Tory MP compares party infighting to ‘Mad Max or Lord of the Flies’

Language being used by Conservatives MPs ‘is a disaster for us electorally’, warns former deputy chairman

Benjamin Kentish
Political Correspondent
Saturday 15 December 2018 13:52 GMT
Theresa May wins vote of no confidence by 200 to 117

A senior Tory MP has compared the row engulfing the party to the deadly clashes between feral schoolboys in the novel Lord of the Flies.

Robert Halfon, who chairs the Commons education committee, warned that the “awful” language being used by Conservative MPs to describe each other was making the Tories look like “the nasty party” again.

He also likened the divisions to the tale of murder and social collapse depicted in the film Mad Max.

The vicious infighting over Brexit would be a “disaster” for the party at the next election, the Harlow MP predicted.

It comes as Theresa May faces continued anger from her own backbenchers over her Brexit deal.

The prime minister was forced to call off the Commons vote on the proposed agreement on Monday amid opposition from over 100 Tory MPs. Many have savaged her negotiating strategy and called on her to resign.

The divisions deepened this week when Eurosceptics in the European Research Group (ERG) triggered a vote of no confidence in Ms May, prompting a furious backlash from loyalist Tories.

One unnamed MP said they wanted to “punch the ERG in the face”, while Philip Hammond, the chancellor, was forced to clarify his remarks after calling Brexiteers “extremists”.

The next day, another minister loyal to Ms May, Alistair Burt, claimed that all that will remain after the apocalypse “will be ants and Tory MPs complaining about Europe and their leader”.

MPs have also been criticised for using violent language in anonymous briefings about Ms May, including suggestions she should “bring her own noose” to a meeting of Tory MPs and predictions that “she’ll be dead soon”.

Mr Halfon, a former deputy chairman of the party, told The Times: “Just compare our language to the language coming from Labour about poverty and compassion. Ours is awful, it could not do more damage to our party. It makes us look like we are in Mad Max territory or Lord of the Flies.

“This is a disaster for us electorally. It is not just that there is intemperate language, it is also that there is so much of it that it seeps through to the public.

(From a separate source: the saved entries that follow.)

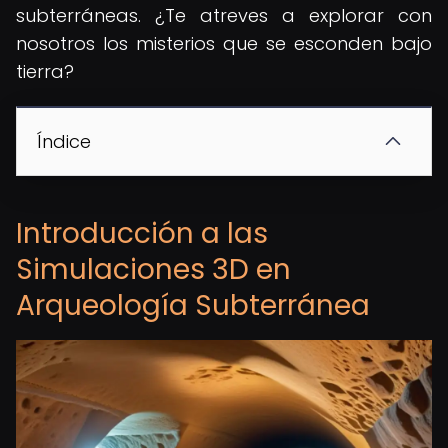
subterráneas. ¿Te atreves a explorar con
nosotros los misterios que se esconden bajo
tierra?
Índice
Introducción a las
Simulaciones 3D en
Arqueología Subterránea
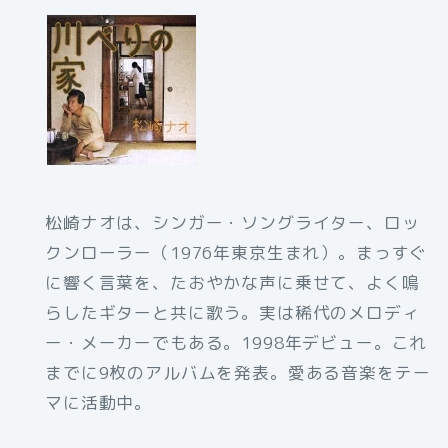
松崎ナオは、シンガー・ソングライター、ロッ
クンローラー（1976年東京生まれ）。まっすぐ
に響く言葉を、たおやかな声に乗せて、よく鳴
らしたギターと共に歌う。実は稀代のメロディ
ー・メーカーでもある。1998年デビュー。これ
までに9枚のアルバムを発表。愛ある音楽をテー
マに活動中。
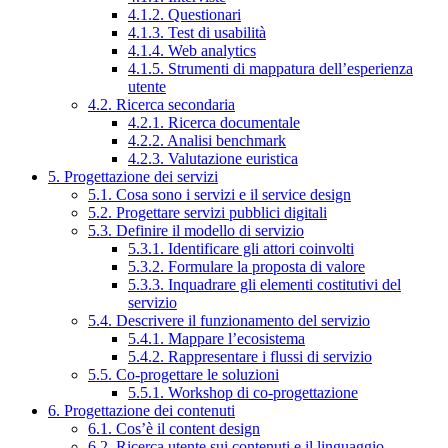
4.1.2. Questionari
4.1.3. Test di usabilità
4.1.4. Web analytics
4.1.5. Strumenti di mappatura dell’esperienza
utente
4.2. Ricerca secondaria
4.2.1. Ricerca documentale
4.2.2. Analisi benchmark
4.2.3. Valutazione euristica
5. Progettazione dei servizi
5.1. Cosa sono i servizi e il service design
5.2. Progettare servizi pubblici digitali
5.3. Definire il modello di servizio
5.3.1. Identificare gli attori coinvolti
5.3.2. Formulare la proposta di valore
5.3.3. Inquadrare gli elementi costitutivi del
servizio
5.4. Descrivere il funzionamento del servizio
5.4.1. Mappare l’ecosistema
5.4.2. Rappresentare i flussi di servizio
5.5. Co-progettare le soluzioni
5.5.1. Workshop di co-progettazione
6. Progettazione dei contenuti
6.1. Cos’è il content design
6.2. Ricerca utente sui contenuti e il linguaggio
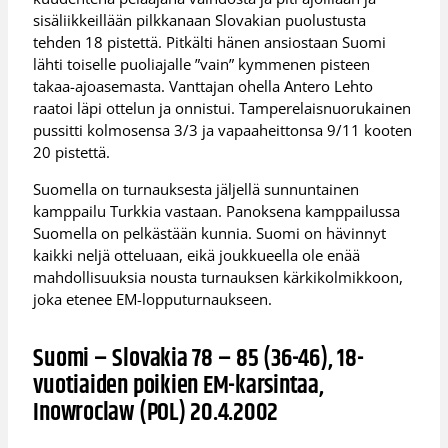
sisäliikkeillään pilkkanaan Slovakian puolustusta
tehden 18 pistettä. Pitkälti hänen ansiostaan Suomi
lähti toiselle puoliajalle ”vain” kymmenen pisteen
takaa-ajoasemasta. Vanttajan ohella Antero Lehto
raatoi läpi ottelun ja onnistui. Tamperelaisnuorukainen
pussitti kolmosensa 3/3 ja vapaaheittonsa 9/11 kooten
20 pistettä.
Suomella on turnauksesta jäljellä sunnuntainen
kamppailu Turkkia vastaan. Panoksena kamppailussa
Suomella on pelkästään kunnia. Suomi on hävinnyt
kaikki neljä otteluaan, eikä joukkueella ole enää
mahdollisuuksia nousta turnauksen kärkikolmikkoon,
joka etenee EM-lopputurnaukseen.
Suomi – Slovakia 78 – 85 (36-46), 18-
vuotiaiden poikien EM-karsintaa,
Inowroclaw (POL) 20.4.2002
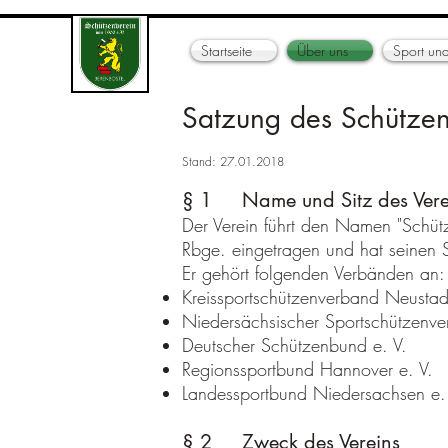
Startseite
Über uns
Sport und
Satzung des Schützen
Stand: 27.01.2018
§ 1 Name und Sitz des Vere
Der Verein führt den Namen "Schütz
Rbge. eingetragen und hat seinen 
Er gehört folgenden Verbänden an:
Kreissportschützenverband Neustad
Niedersächsischer Sportschützenve
Deutscher Schützenbund e. V.
Regionssportbund Hannover e. V.
Landessportbund Niedersachsen e.
§ 2 Zweck des Vereins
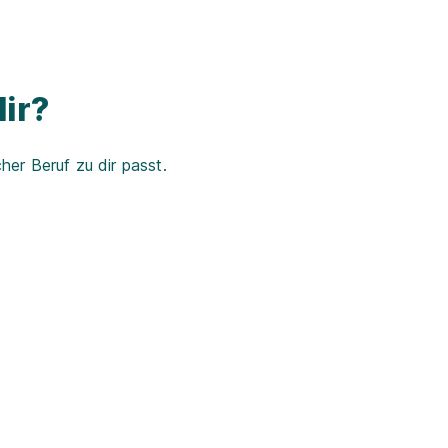
ir?
er Beruf zu dir passt.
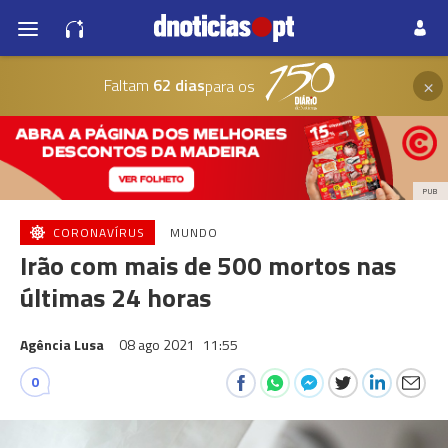
×
Faltam
62 dias
para os
PUB
CORONAVÍRUS
MUNDO
Irão com mais de 500 mortos nas
últimas 24 horas
Agência Lusa
08 ago 2021
11:55
0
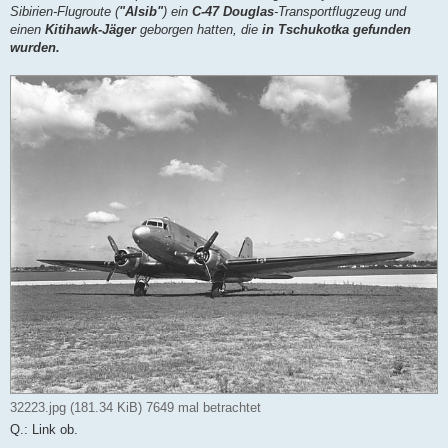
g
Sibirien-Flugroute (
"Alsib"
) ein
C-47 Douglas
-Transportflugzeug und
einen
Kitihawk-Jäger
geborgen hatten, die
in Tschukotka gefunden
wurden.
32223.jpg (181.34 KiB) 7649 mal betrachtet
Q.: Link ob.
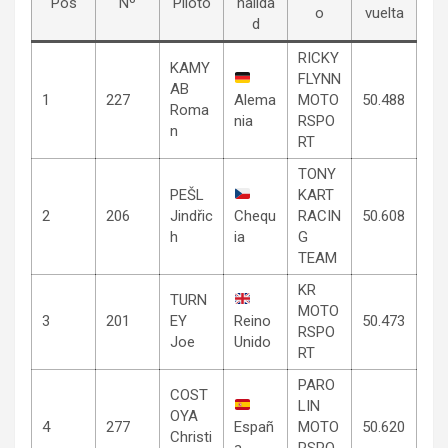
Pos
Nº
Piloto
nalida
o
vuelta
d
RICKY
KAMY
FLYNN
AB
1
227
Alema
MOTO
50.488
Roma
nia
RSPO
n
RT
TONY
PEŠL
KART
2
206
Jindřic
Chequ
RACIN
50.608
h
ia
G
TEAM
KR
TURN
MOTO
3
201
EY
Reino
50.473
RSPO
Joe
Unido
RT
PARO
COST
LIN
OYA
4
277
Españ
MOTO
50.620
Christi
a
RSPO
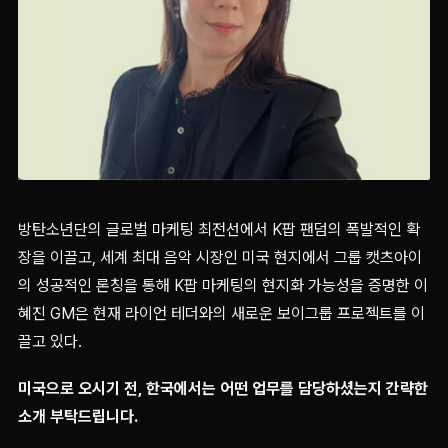
방탄소년단의 글로벌 마케팅 최전선에서 K팝 팬덤의 폭발적인 확
장을 이끌고, 세계 최대 음악 시장인 미국 현지에서 그룹 캣츠아이
의 성공적인 론칭을 통해 K팝 마케팅의 현지화 가능성을 증명한 이
혜진 GM은 현재 라이언 테더와의 새로운 보이그룹 프로젝트를 이
끌고 있다.
미국으로 오시기 전, 한국에서는 어떤 업무를 담당하셨는지 간략한
소개 부탁드립니다.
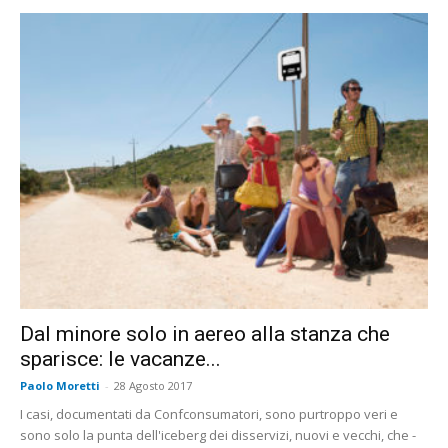
Dal minore solo in aereo alla stanza che
sparisce: le vacanze...
Paolo Moretti
-
28 Agosto 2017
I casi, documentati da Confconsumatori, sono purtroppo veri e
sono solo la punta dell'iceberg dei disservizi, nuovi e vecchi, che -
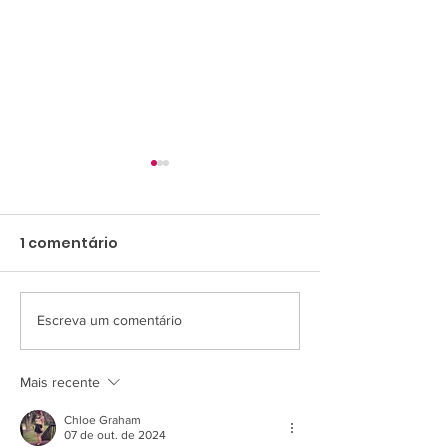
1 comentário
Escreva um comentário
Campanha de
RC Livrament
Materiais Escolares
encerra a 64ª
do RC arrecada 340
Campanha Sol
Mais recente
kits e reforça
com atendime
Chloe Graham
compromisso com a
210 famílias
07 de out. de 2024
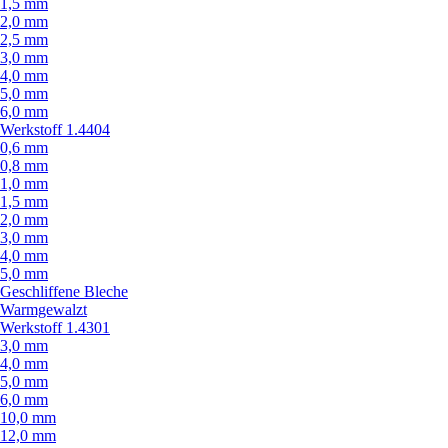
1,5 mm
2,0 mm
2,5 mm
3,0 mm
4,0 mm
5,0 mm
6,0 mm
Werkstoff 1.4404
0,6 mm
0,8 mm
1,0 mm
1,5 mm
2,0 mm
3,0 mm
4,0 mm
5,0 mm
Geschliffene Bleche
Warmgewalzt
Werkstoff 1.4301
3,0 mm
4,0 mm
5,0 mm
6,0 mm
10,0 mm
12,0 mm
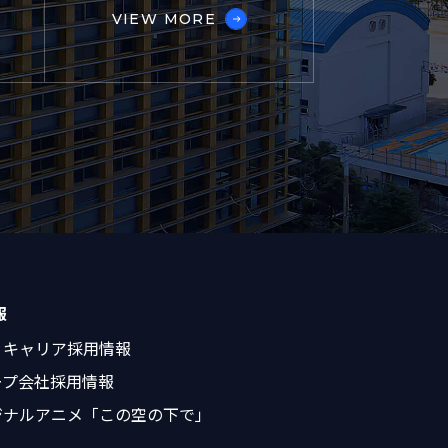
VIEW MORE
報
・キャリア採用情報
ープ会社採用情報
ジナルアニメ「この空の下で」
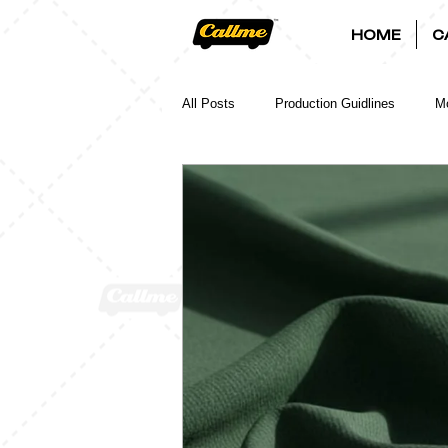
HOME
C
All Posts
Production Guidlines
Mo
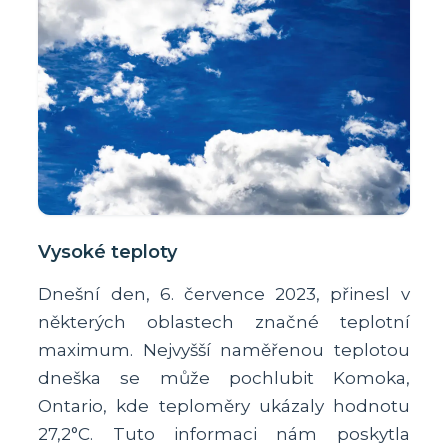
Vysoké teploty
Dnešní den, 6. července 2023, přinesl v
některých oblastech značné teplotní
maximum. Nejvyšší naměřenou teplotou
dneška se může pochlubit Komoka,
Ontario, kde teploměry ukázaly hodnotu
27,2°C. Tuto informaci nám poskytla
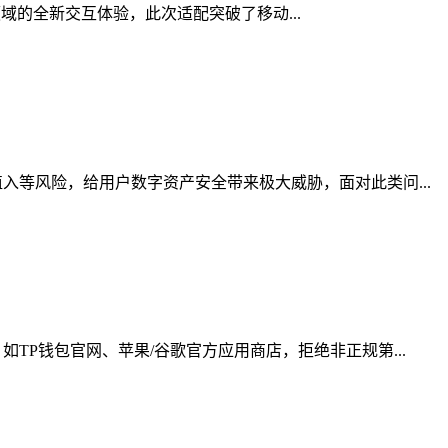
领域的全新交互体验，此次适配突破了移动...
等风险，给用户数字资产安全带来极大威胁，面对此类问...
P钱包官网、苹果/谷歌官方应用商店，拒绝非正规第...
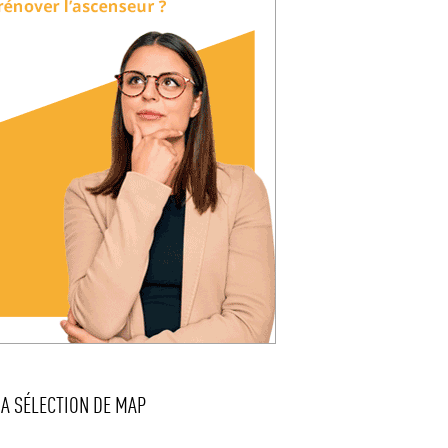
LA SÉLECTION DE MAP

And it reinforces all the negative stereotypes about us as the ‘nasty party’.”

He added: “The attacks on Mrs May are also not because she is a woman, but this talk does make it harder to attract women voters, even though we have a female prime minister.”

The Tories are not the only party to be embroiled in a row over offensive language this week.

On Tuesday, SNP MP Stewart McDonald accused veteran Labour backbencher Dennis Skinner of calling him a “a piece of s***” in the Commons chamber.

In response, Mr Skinner said he had wanted to put the SNP “in their place” and said Mr McDonald should “concentrate on attacking the real enemy” – the Conservatives.

Ms May was also filmed during an angry confrontation with Jean-Claude Juncker, president of the European Commission, as she accused him of calling her “nebulous”.

Mr Juncker had earlier referred to the Brexit debate as “sometimes nebulous and imprecise.” He is said to have insisted to Ms May that he was referring to the quality of the debate in general, rather than her part in it.